Swap "larger" for "greater" in the data, from its first line through the line containing "Between 4 and 7, which is larger?", and give those lines again with nothing else changed.

___ Dataset ___

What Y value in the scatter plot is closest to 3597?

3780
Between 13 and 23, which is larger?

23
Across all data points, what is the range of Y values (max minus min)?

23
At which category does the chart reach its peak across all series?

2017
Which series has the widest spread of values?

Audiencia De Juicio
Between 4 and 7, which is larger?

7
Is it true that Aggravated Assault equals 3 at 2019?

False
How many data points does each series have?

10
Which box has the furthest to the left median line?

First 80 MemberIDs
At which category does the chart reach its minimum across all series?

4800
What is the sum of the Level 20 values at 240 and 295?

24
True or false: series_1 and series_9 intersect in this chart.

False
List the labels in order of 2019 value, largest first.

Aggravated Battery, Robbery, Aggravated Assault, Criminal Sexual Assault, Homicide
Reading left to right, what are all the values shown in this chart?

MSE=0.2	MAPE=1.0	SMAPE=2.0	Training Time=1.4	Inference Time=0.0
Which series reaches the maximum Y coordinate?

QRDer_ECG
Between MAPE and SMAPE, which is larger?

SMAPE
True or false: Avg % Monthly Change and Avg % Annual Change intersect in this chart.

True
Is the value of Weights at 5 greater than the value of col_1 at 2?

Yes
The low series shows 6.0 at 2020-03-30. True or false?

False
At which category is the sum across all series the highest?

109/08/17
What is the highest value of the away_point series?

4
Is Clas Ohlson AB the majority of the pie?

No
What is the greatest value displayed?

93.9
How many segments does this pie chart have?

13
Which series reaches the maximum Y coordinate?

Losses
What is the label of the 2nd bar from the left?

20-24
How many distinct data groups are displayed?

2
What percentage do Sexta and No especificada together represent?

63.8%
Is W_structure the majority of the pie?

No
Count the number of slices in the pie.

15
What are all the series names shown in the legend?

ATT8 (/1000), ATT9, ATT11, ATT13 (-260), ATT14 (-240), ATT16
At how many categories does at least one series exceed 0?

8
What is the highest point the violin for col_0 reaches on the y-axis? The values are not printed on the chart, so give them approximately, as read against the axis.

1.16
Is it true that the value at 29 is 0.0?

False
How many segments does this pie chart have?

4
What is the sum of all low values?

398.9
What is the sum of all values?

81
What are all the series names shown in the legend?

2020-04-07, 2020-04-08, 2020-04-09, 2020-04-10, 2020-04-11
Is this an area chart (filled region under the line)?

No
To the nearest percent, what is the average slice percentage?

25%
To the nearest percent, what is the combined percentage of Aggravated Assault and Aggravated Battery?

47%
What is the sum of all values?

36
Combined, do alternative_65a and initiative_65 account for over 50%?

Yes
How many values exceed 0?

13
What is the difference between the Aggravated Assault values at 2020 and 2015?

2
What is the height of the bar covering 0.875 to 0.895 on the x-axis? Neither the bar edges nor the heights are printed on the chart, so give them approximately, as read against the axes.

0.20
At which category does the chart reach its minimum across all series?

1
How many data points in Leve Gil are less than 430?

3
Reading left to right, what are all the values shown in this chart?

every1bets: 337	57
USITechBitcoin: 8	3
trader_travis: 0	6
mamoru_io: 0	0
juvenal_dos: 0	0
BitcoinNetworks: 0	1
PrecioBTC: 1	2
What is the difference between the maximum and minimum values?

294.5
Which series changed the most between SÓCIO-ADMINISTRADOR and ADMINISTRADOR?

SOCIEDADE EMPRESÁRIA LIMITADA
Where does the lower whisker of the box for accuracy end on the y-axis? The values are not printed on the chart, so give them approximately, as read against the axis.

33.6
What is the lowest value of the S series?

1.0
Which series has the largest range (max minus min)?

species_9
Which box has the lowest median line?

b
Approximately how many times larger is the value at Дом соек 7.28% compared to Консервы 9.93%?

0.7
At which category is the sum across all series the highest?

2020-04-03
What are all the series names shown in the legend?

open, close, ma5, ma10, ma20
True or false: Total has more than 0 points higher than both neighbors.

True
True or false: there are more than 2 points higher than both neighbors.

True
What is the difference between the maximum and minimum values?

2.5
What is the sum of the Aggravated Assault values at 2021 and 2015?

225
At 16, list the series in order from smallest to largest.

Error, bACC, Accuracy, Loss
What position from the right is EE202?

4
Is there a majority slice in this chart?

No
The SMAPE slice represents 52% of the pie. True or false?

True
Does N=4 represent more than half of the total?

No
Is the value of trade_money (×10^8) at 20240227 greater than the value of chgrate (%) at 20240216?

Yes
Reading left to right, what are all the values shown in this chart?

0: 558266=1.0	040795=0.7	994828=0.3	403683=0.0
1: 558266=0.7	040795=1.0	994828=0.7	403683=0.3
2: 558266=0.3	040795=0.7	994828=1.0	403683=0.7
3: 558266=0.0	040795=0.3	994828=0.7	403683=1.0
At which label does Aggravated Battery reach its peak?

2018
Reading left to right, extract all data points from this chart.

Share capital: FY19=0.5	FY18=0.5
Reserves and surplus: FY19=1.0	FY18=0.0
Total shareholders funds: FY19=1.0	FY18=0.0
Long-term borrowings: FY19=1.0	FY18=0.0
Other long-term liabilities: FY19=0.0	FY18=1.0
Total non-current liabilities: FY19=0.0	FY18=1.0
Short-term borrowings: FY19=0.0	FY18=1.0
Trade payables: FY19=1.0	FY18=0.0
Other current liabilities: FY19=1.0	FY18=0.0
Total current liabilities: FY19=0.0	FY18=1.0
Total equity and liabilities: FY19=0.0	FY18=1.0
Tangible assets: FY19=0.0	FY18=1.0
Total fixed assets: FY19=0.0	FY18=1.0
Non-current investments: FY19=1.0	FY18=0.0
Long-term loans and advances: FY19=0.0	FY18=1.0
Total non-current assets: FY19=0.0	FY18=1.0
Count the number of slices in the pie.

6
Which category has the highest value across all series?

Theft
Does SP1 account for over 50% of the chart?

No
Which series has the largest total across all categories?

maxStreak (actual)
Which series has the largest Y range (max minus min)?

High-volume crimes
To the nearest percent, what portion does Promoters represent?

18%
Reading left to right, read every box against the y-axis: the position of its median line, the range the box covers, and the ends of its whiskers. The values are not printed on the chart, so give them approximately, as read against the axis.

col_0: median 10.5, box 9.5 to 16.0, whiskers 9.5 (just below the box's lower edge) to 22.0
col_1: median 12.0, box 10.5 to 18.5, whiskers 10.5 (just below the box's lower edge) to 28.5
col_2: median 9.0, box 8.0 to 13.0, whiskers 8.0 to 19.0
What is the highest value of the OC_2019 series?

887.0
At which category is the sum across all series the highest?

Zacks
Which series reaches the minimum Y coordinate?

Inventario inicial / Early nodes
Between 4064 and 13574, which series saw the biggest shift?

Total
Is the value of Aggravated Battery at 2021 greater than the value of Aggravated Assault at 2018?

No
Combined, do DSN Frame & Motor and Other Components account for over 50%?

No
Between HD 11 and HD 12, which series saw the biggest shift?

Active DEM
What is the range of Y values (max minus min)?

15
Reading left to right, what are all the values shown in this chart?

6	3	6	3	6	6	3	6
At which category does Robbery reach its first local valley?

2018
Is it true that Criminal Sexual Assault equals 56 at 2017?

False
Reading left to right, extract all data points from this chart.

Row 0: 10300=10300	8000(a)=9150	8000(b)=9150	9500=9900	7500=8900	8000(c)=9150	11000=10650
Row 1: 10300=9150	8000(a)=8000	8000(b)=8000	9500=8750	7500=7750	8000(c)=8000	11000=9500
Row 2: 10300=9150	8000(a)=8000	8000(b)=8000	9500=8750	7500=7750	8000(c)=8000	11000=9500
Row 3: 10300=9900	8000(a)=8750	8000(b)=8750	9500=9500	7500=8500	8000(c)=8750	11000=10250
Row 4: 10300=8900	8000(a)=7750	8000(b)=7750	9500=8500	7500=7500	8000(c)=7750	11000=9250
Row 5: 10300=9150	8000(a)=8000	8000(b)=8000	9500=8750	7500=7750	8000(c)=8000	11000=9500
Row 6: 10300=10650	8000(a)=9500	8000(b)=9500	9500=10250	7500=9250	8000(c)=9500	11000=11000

___

_Answer to the problem:_
What Y value in the scatter plot is closest to 3597?

3780
Between 13 and 23, which is greater?

23
Across all data points, what is the range of Y values (max minus min)?

23
At which category does the chart reach its peak across all series?

2017
Which series has the widest spread of values?

Audiencia De Juicio
Between 4 and 7, which is greater?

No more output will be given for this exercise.